Does anyone have a similar set up with success?


----------



## littlefish (Aug 27, 2010)

10G for a betta is good, but for 6 danios is a small tank. They need much space.


----------



## Cballas (Aug 25, 2010)

The problem is, I could keep it just the 2 danios I have (+ the future betta) now until I can buy/cycle a 20G...But I know they are happiest in groups of 6+...So too small tank VS not correct social structure is my concern...


----------



## Peeps (May 24, 2010)

Danios are schooling fish and are very active, I agree 6 is too much for a 10 gallon. She will be REALLY happy in a 10 gallon.
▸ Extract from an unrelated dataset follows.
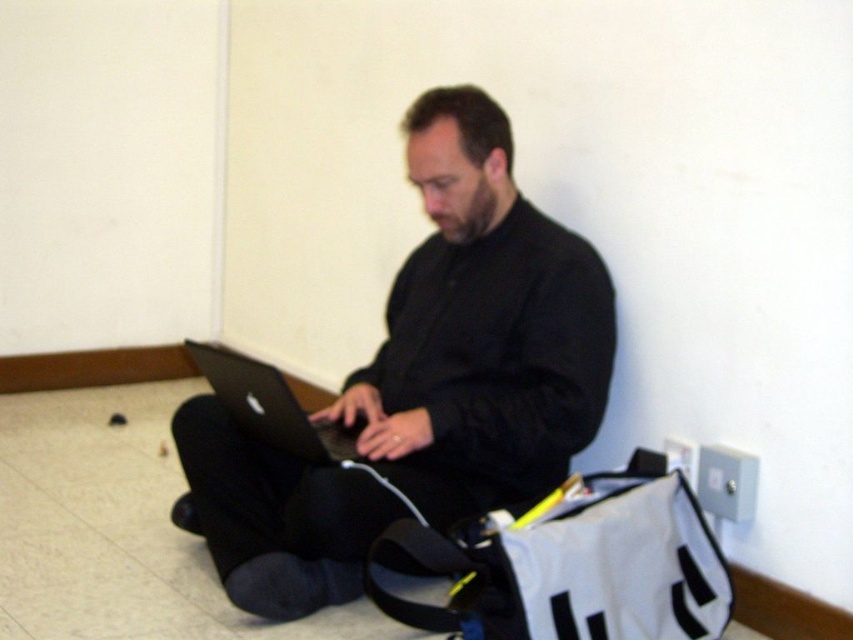
You are trying to locate your laptop. You remember you have a black matte laptop at center and a silver metallic laptop at center. According to the image, which one is positioned to the right?

The black matte laptop at center is positioned to the right of the silver metallic laptop at center.

You need to plug in your laptop charger into an electrical outlet. You see a metallic gray electrical outlet at lower right and a gray plastic electric outlet at lower right. Which one is closer to the floor?

The metallic gray electrical outlet at lower right is below the gray plastic electric outlet at lower right, so it is closer to the floor.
That's perfect.


----------



## Revolution1221 (Apr 20, 2010)

what kind of danios are we talking about? i think that would be the most important thing? if we are talking zebra danios i think 6 would be fine. they do prefer more swimming space but the tank wont be overstocked so having the proper amount for a school would be better. if we are talking giant danios then def. not enough room for them and you wont ever have enough room unless you get atleast a 55 gallon.


----------



## DTetras2 (Jan 20, 2010)

I wouldn't go with danios, they need schools of 6 or more and 10 gallons is deffinitely too small, they need lots of space to swim. Tetras would do ok in a 10 gallon with a female betta, that's what I did, just look at my signature You _could_ do platies, but they could be mistaken as bettas to the female betta and could start fighting, but mine don't so you could try Good luck


----------



## DTetras2 (Jan 20, 2010)

On second thought, don't under any surcumstances, put platys with female bettas, I just found in my 10 gallon today that my female betta's fins have been getting smaller and smaller every day so I'm guessing the platys have been nipping at her fins So no platys, but the tetras are still good to get


----------